Bounded neighbourhood of zero in TVS

Question

Is is true that in any topological vector space, which is $T_1$ there exists bounded neighbourhood of zero ? Is is still true if we omit $T_1$ axiom ?

Answer 1

A topological vector space in which there is a bounded neighbourhood of $0$ is called locally bounded. Whether the TVS $X$ is $T_1$ or not doesn't play much of a role, $X$ is locally bounded if and only if its associated Hausdorff TVS $X/\overline{\{0\}}$ is locally bounded. If we're only considering vector spaces over $\mathbb{R}$ or $\mathbb{C}$, it follows that all TVSs in which $\overline{\{0\}}$ has finite codimension are locally bounded, so if "$T_1$ fails strong enough", the space is locally bounded, but if it doesn't fail that strongly, it need not be.

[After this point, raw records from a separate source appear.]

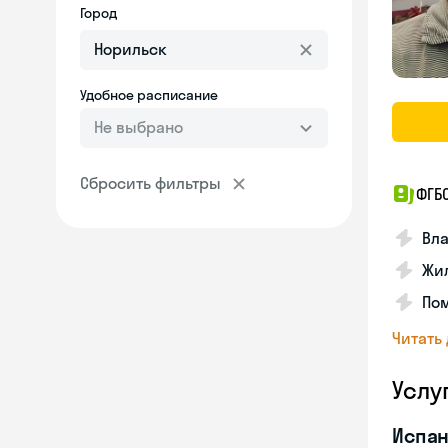
Город
Удобное расписание
Не выбрано
Сбросить фильтры
ФГБ
Вла
Жил
Пом
Читать
Услу
Испан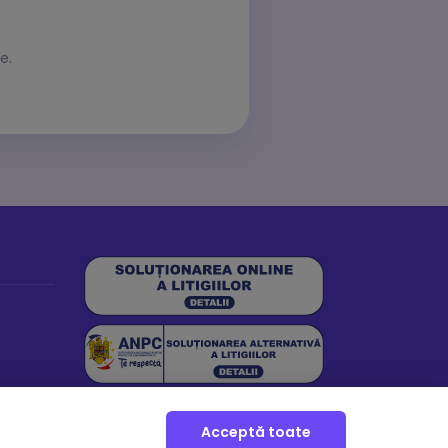
e.
Acceptă toate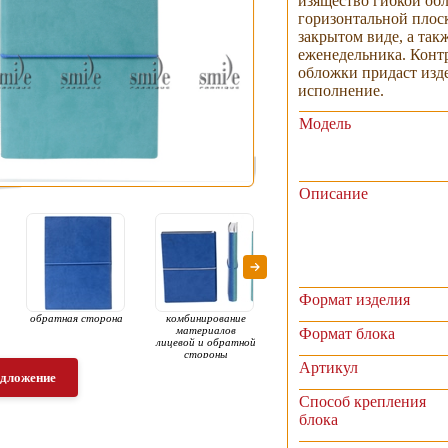
изящество гибкой обл
горизонтальной плос
закрытом виде, а так
еженедельника. Контр
обложки придаст изд
исполнение.
Модель
Описание
Формат изделия
обратная сторона
комбинирование
корешок «зигзаг»
раск
материалов
Формат блока
лицевой и обратной
стороны
Артикул
едложение
Способ крепления
блока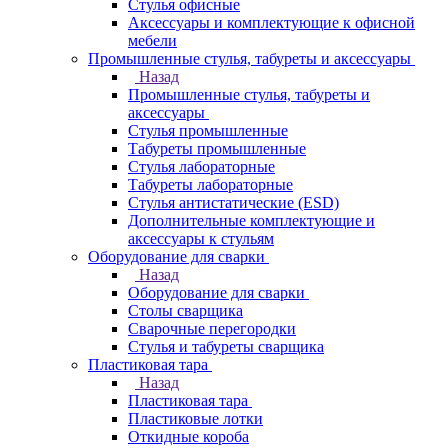
Стулья офисные
Аксессуары и комплектующие к офисной
мебели
Промышленные стулья, табуреты и аксессуары
Назад
Промышленные стулья, табуреты и
аксессуары
Стулья промышленные
Табуреты промышленные
Стулья лабораторные
Табуреты лабораторные
Стулья антистатические (ESD)
Дополнительные комплектующие и
аксессуары к стульям
Оборудование для сварки
Назад
Оборудование для сварки
Столы сварщика
Сварочные перегородки
Стулья и табуреты сварщика
Пластиковая тара
Назад
Пластиковая тара
Пластиковые лотки
Откидные короба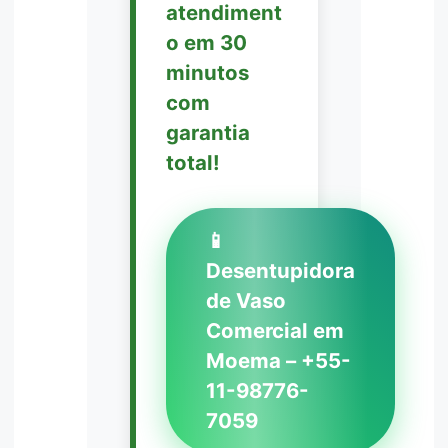
atendiment
o em 30
minutos
com
garantia
total!
📱
Desentupidora
de Vaso
Comercial em
Moema – +55-
11-98776-
7059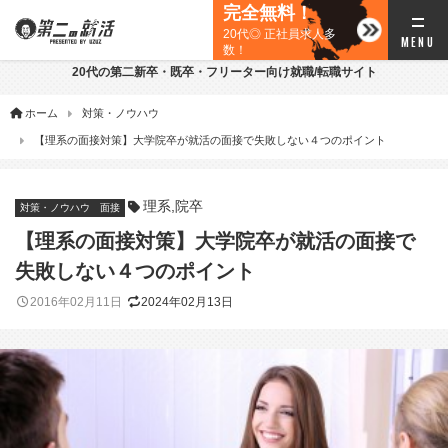
完全無料！
20代◎ 正社員求人多
数！
20代の第二新卒・既卒・フリーター向け就職/転職サイト
ホーム
対策・ノウハウ
【理系の面接対策】大学院卒が就活の面接で失敗しない４つのポイント
理系
,
院卒
対策・ノウハウ
面接
【理系の面接対策】大学院卒が就活の面接で
失敗しない４つのポイント
2016年02月11日
2024年02月13日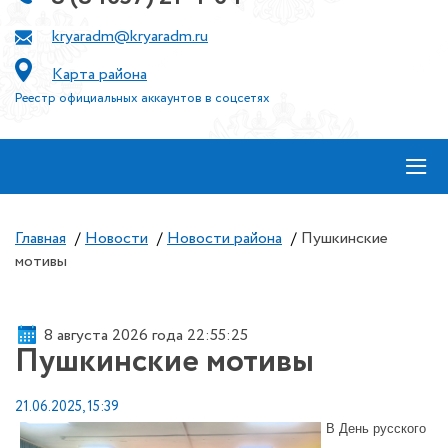
kryaradm@kryaradm.ru
Карта района
Реестр официальных аккаунтов в соцсетях
≡
Главная
/
Новости
/
Новости района
/
Пушкинские
мотивы
8 августа 2026 года 22:55:25
Пушкинские мотивы
21.06.2025, 15:39
В День русского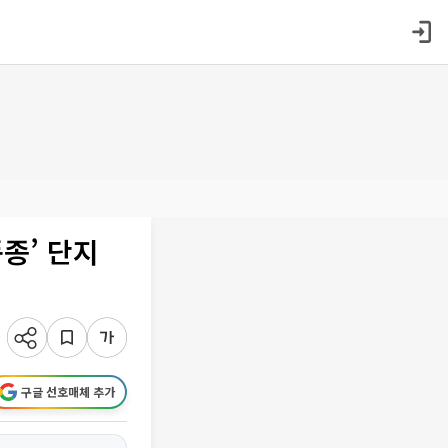
종’ 단지
구글 선호매체 추가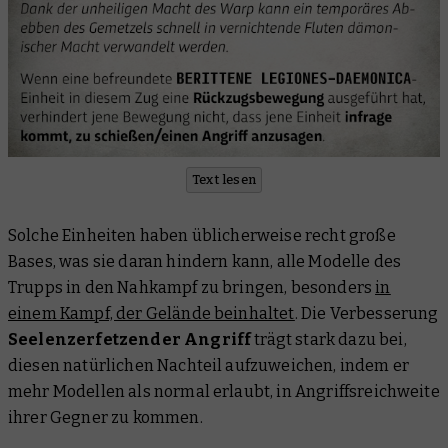
Text lesen
Solche Einheiten haben üblicherweise recht große
Bases, was sie daran hindern kann, alle Modelle des
Trupps in den Nahkampf zu bringen, besonders
in
einem Kampf, der Gelände beinhaltet
. Die Verbesserung
Seelenzerfetzender Angriff
trägt stark dazu bei,
diesen natürlichen Nachteil aufzuweichen, indem er
mehr Modellen als normal erlaubt, in Angriffsreichweite
ihrer Gegner zu kommen.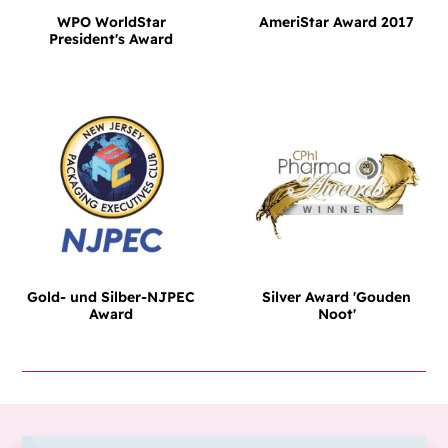
WPO WorldStar
AmeriStar Award 2017
President's Award
Gold- und Silber-NJPEC
Silver Award 'Gouden
Award
Noot'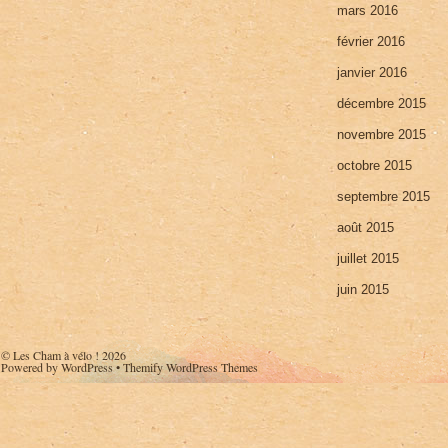
mars 2016
février 2016
janvier 2016
décembre 2015
novembre 2015
octobre 2015
septembre 2015
août 2015
juillet 2015
juin 2015
©
Les Cham à vélo !
2026
Powered by
WordPress
•
Themify WordPress Themes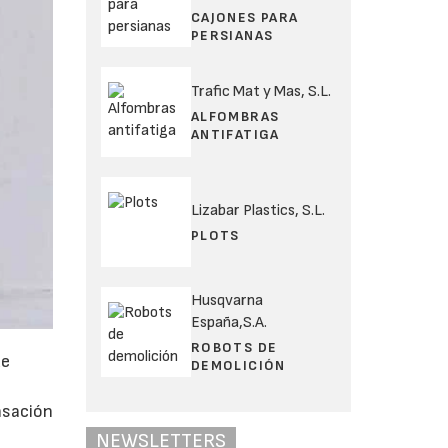
CAJONES PARA
PERSIANAS
Trafic Mat y Mas, S.L.
ALFOMBRAS
ANTIFATIGA
Lizabar Plastics, S.L.
PLOTS
Husqvarna
España,S.A.
ROBOTS DE
de
DEMOLICIÓN
nsación
NEWSLETTERS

For the important class of Hausdorff locally convex spaces (over $\mathbb{R}$ or $\mathbb{C}$) we have the equivalence

$$X \text{ is locally bounded} \iff X \text{ is normable.}$$

So there are a lot of interesting spaces that are not locally bounded.

Non-normable Fréchet spaces: the space of continuous functions on a nonempty open subset of $\mathbb{R}^d$ with the topology of compact convergence, the space of holomorphic functions on a nonempty open subset of $\mathbb{C}^d$ with the topology of compact convergence, the space of infinitely differentiable functions on a nonempty open subset of $\mathbb{R}^d$ with the topology of compact convergence of all derivatives. All these spaces have the Montel (or Heine-Borel) property, every closed and bounded subset of these spaces is compact.

Further, if $X$ is an infinite-dimensional normed space, and $X_w$ denotes the same space endowed with the weak topology, then $X_w$ is not locally bounded. Analogously, the dual of $X$ endowed with the weak$^{\ast}$ topology is not locally bounded.